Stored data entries
::::::::

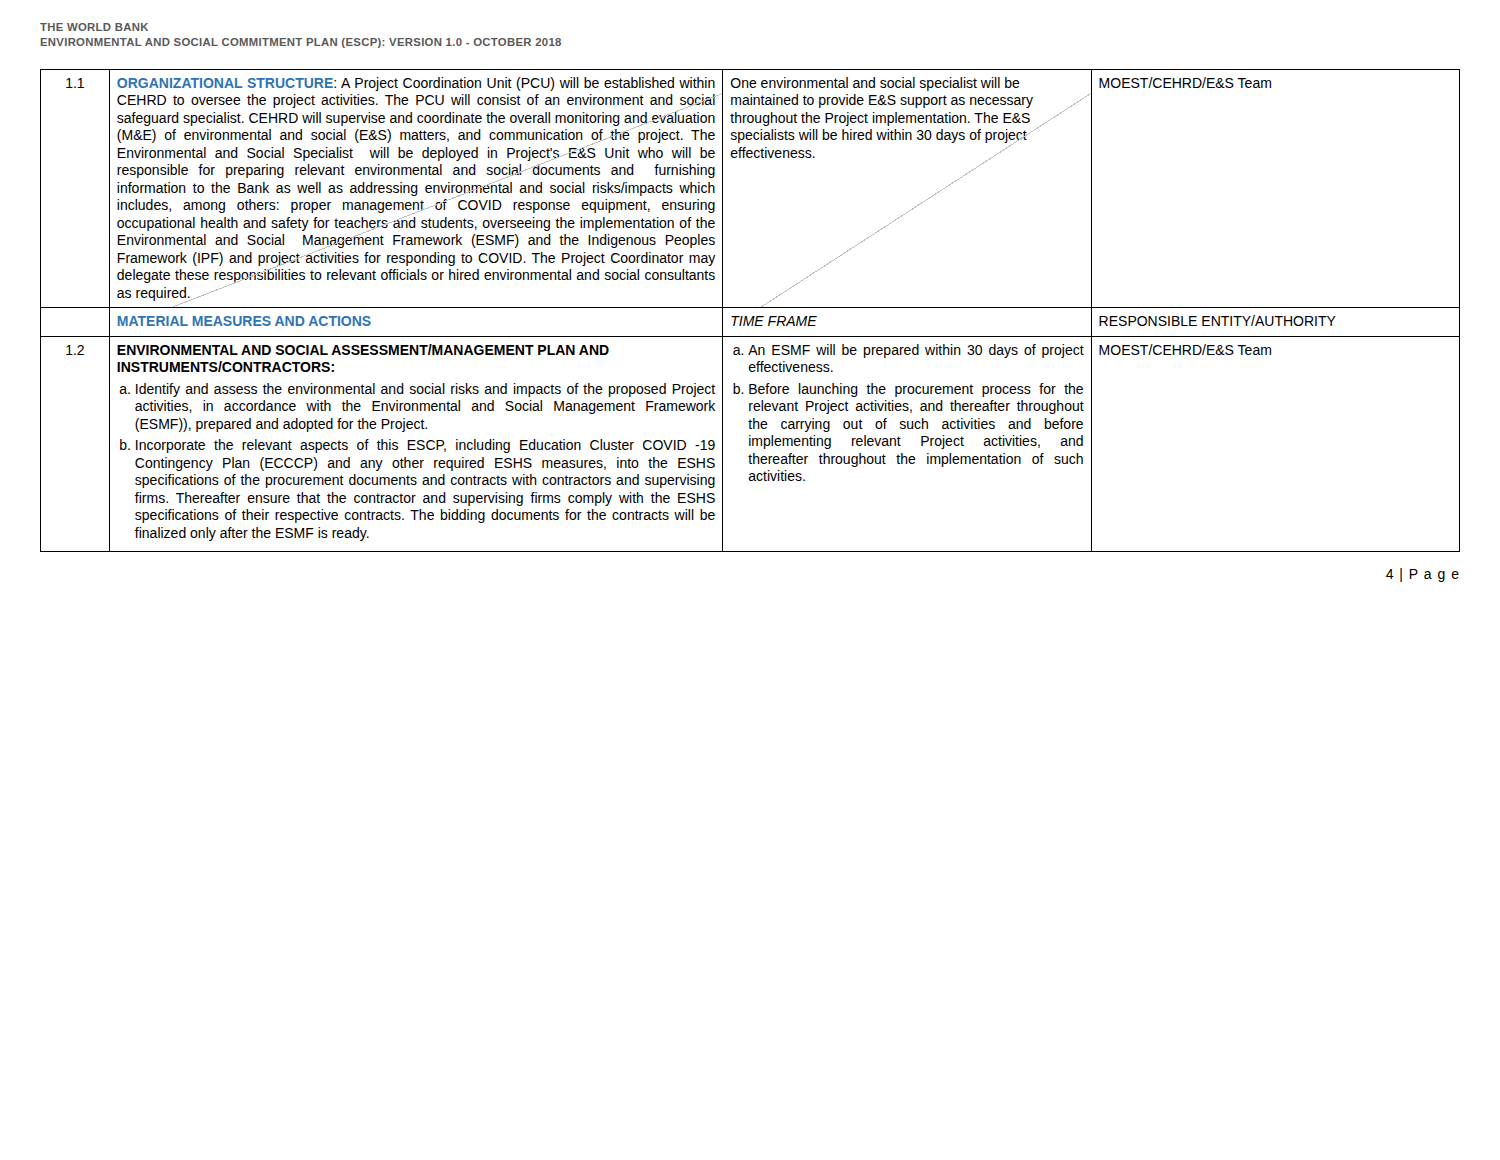THE WORLD BANK
ENVIRONMENTAL AND SOCIAL COMMITMENT PLAN (ESCP): VERSION 1.0 - OCTOBER 2018
| 1.1 | ORGANIZATIONAL STRUCTURE : A Project Coordination Unit (PCU) will be established within CEHRD to oversee the project activities. The PCU will consist of an environment and social safeguard specialist. CEHRD will supervise and coordinate the overall monitoring and evaluation (M&E) of environmental and social (E&S) matters, and communication of the project. The Environmental and Social Specialist will be deployed in Project's E&S Unit who will be responsible for preparing relevant environmental and social documents and furnishing information to the Bank as well as addressing environmental and social risks/impacts which includes, among others: proper management of COVID response equipment, ensuring occupational health and safety for teachers and students, overseeing the implementation of the Environmental and Social Management Framework (ESMF) and the Indigenous Peoples Framework (IPF) and project activities for responding to COVID. The Project Coordinator may delegate these responsibilities to relevant officials or hired environmental and social consultants as required. | One environmental and social specialist will be maintained to provide E&S support as necessary throughout the Project implementation. The E&S specialists will be hired within 30 days of project effectiveness. | MOEST/CEHRD/E&S Team |
| | MATERIAL MEASURES AND ACTIONS | TIME FRAME | RESPONSIBLE ENTITY/AUTHORITY |
| 1.2 | ENVIRONMENTAL AND SOCIAL ASSESSMENT/MANAGEMENT PLAN AND INSTRUMENTS/CONTRACTORS: Identify and assess the environmental and social risks and impacts of the proposed Project activities, in accordance with the Environmental and Social Management Framework (ESMF)), prepared and adopted for the Project. Incorporate the relevant aspects of this ESCP, including Education Cluster COVID -19 Contingency Plan (ECCCP) and any other required ESHS measures, into the ESHS specifications of the procurement documents and contracts with contractors and supervising firms. Thereafter ensure that the contractor and supervising firms comply with the ESHS specifications of their respective contracts. The bidding documents for the contracts will be finalized only after the ESMF is ready. | An ESMF will be prepared within 30 days of project effectiveness. Before launching the procurement process for the relevant Project activities, and thereafter throughout the carrying out of such activities and before implementing relevant Project activities, and thereafter throughout the implementation of such activities. | MOEST/CEHRD/E&S Team |
4 | P a g e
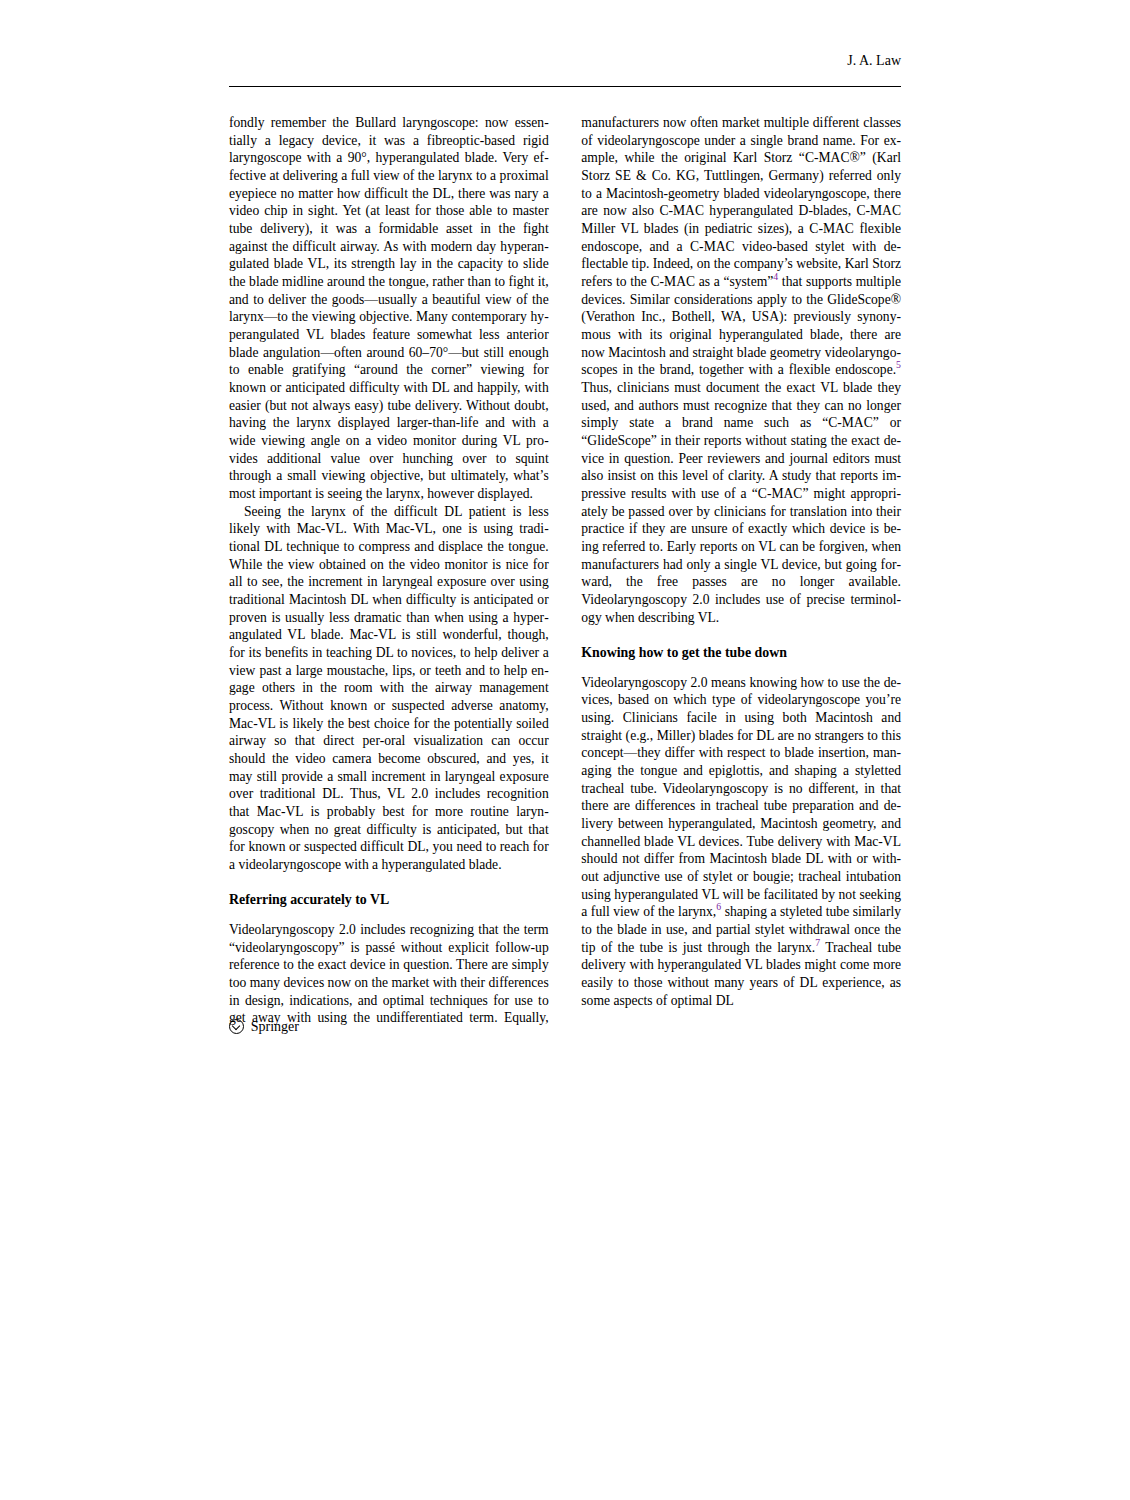J. A. Law
fondly remember the Bullard laryngoscope: now essentially a legacy device, it was a fibreoptic-based rigid laryngoscope with a 90°, hyperangulated blade. Very effective at delivering a full view of the larynx to a proximal eyepiece no matter how difficult the DL, there was nary a video chip in sight. Yet (at least for those able to master tube delivery), it was a formidable asset in the fight against the difficult airway. As with modern day hyperangulated blade VL, its strength lay in the capacity to slide the blade midline around the tongue, rather than to fight it, and to deliver the goods—usually a beautiful view of the larynx—to the viewing objective. Many contemporary hyperangulated VL blades feature somewhat less anterior blade angulation—often around 60–70°—but still enough to enable gratifying “around the corner” viewing for known or anticipated difficulty with DL and happily, with easier (but not always easy) tube delivery. Without doubt, having the larynx displayed larger-than-life and with a wide viewing angle on a video monitor during VL provides additional value over hunching over to squint through a small viewing objective, but ultimately, what’s most important is seeing the larynx, however displayed.
Seeing the larynx of the difficult DL patient is less likely with Mac-VL. With Mac-VL, one is using traditional DL technique to compress and displace the tongue. While the view obtained on the video monitor is nice for all to see, the increment in laryngeal exposure over using traditional Macintosh DL when difficulty is anticipated or proven is usually less dramatic than when using a hyperangulated VL blade. Mac-VL is still wonderful, though, for its benefits in teaching DL to novices, to help deliver a view past a large moustache, lips, or teeth and to help engage others in the room with the airway management process. Without known or suspected adverse anatomy, Mac-VL is likely the best choice for the potentially soiled airway so that direct per-oral visualization can occur should the video camera become obscured, and yes, it may still provide a small increment in laryngeal exposure over traditional DL. Thus, VL 2.0 includes recognition that Mac-VL is probably best for more routine laryngoscopy when no great difficulty is anticipated, but that for known or suspected difficult DL, you need to reach for a videolaryngoscope with a hyperangulated blade.
Referring accurately to VL
Videolaryngoscopy 2.0 includes recognizing that the term “videolaryngoscopy” is passé without explicit follow-up reference to the exact device in question. There are simply too many devices now on the market with their differences in design, indications, and optimal techniques for use to get away with using the undifferentiated term. Equally, manufacturers now often market multiple different classes of videolaryngoscope under a single brand name. For example, while the original Karl Storz “C-MAC®” (Karl Storz SE & Co. KG, Tuttlingen, Germany) referred only to a Macintosh-geometry bladed videolaryngoscope, there are now also C-MAC hyperangulated D-blades, C-MAC Miller VL blades (in pediatric sizes), a C-MAC flexible endoscope, and a C-MAC video-based stylet with deflectable tip. Indeed, on the company’s website, Karl Storz refers to the C-MAC as a “system”4 that supports multiple devices. Similar considerations apply to the GlideScope® (Verathon Inc., Bothell, WA, USA): previously synonymous with its original hyperangulated blade, there are now Macintosh and straight blade geometry videolaryngoscopes in the brand, together with a flexible endoscope.5 Thus, clinicians must document the exact VL blade they used, and authors must recognize that they can no longer simply state a brand name such as “C-MAC” or “GlideScope” in their reports without stating the exact device in question. Peer reviewers and journal editors must also insist on this level of clarity. A study that reports impressive results with use of a “C-MAC” might appropriately be passed over by clinicians for translation into their practice if they are unsure of exactly which device is being referred to. Early reports on VL can be forgiven, when manufacturers had only a single VL device, but going forward, the free passes are no longer available. Videolaryngoscopy 2.0 includes use of precise terminology when describing VL.
Knowing how to get the tube down
Videolaryngoscopy 2.0 means knowing how to use the devices, based on which type of videolaryngoscope you’re using. Clinicians facile in using both Macintosh and straight (e.g., Miller) blades for DL are no strangers to this concept—they differ with respect to blade insertion, managing the tongue and epiglottis, and shaping a styletted tracheal tube. Videolaryngoscopy is no different, in that there are differences in tracheal tube preparation and delivery between hyperangulated, Macintosh geometry, and channelled blade VL devices. Tube delivery with Mac-VL should not differ from Macintosh blade DL with or without adjunctive use of stylet or bougie; tracheal intubation using hyperangulated VL will be facilitated by not seeking a full view of the larynx,6 shaping a styleted tube similarly to the blade in use, and partial stylet withdrawal once the tip of the tube is just through the larynx.7 Tracheal tube delivery with hyperangulated VL blades might come more easily to those without many years of DL experience, as some aspects of optimal DL
Springer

::::::::

**EXERCISE REQUIREMENTS**
Please extract exactly the lines of the data, from the first through the line containing "RESPONSIBLE ENTITY/AUTHORITY |", and add no pictures to the copy.

**ANSWER TO THIS PROBLEM**
THE WORLD BANK
ENVIRONMENTAL AND SOCIAL COMMITMENT PLAN (ESCP): VERSION 1.0 - OCTOBER 2018
| 1.1 | ORGANIZATIONAL STRUCTURE : A Project Coordination Unit (PCU) will be established within CEHRD to oversee the project activities. The PCU will consist of an environment and social safeguard specialist. CEHRD will supervise and coordinate the overall monitoring and evaluation (M&E) of environmental and social (E&S) matters, and communication of the project. The Environmental and Social Specialist will be deployed in Project's E&S Unit who will be responsible for preparing relevant environmental and social documents and furnishing information to the Bank as well as addressing environmental and social risks/impacts which includes, among others: proper management of COVID response equipment, ensuring occupational health and safety for teachers and students, overseeing the implementation of the Environmental and Social Management Framework (ESMF) and the Indigenous Peoples Framework (IPF) and project activities for responding to COVID. The Project Coordinator may delegate these responsibilities to relevant officials or hired environmental and social consultants as required. | One environmental and social specialist will be maintained to provide E&S support as necessary throughout the Project implementation. The E&S specialists will be hired within 30 days of project effectiveness. | MOEST/CEHRD/E&S Team |
| | MATERIAL MEASURES AND ACTIONS | TIME FRAME | RESPONSIBLE ENTITY/AUTHORITY |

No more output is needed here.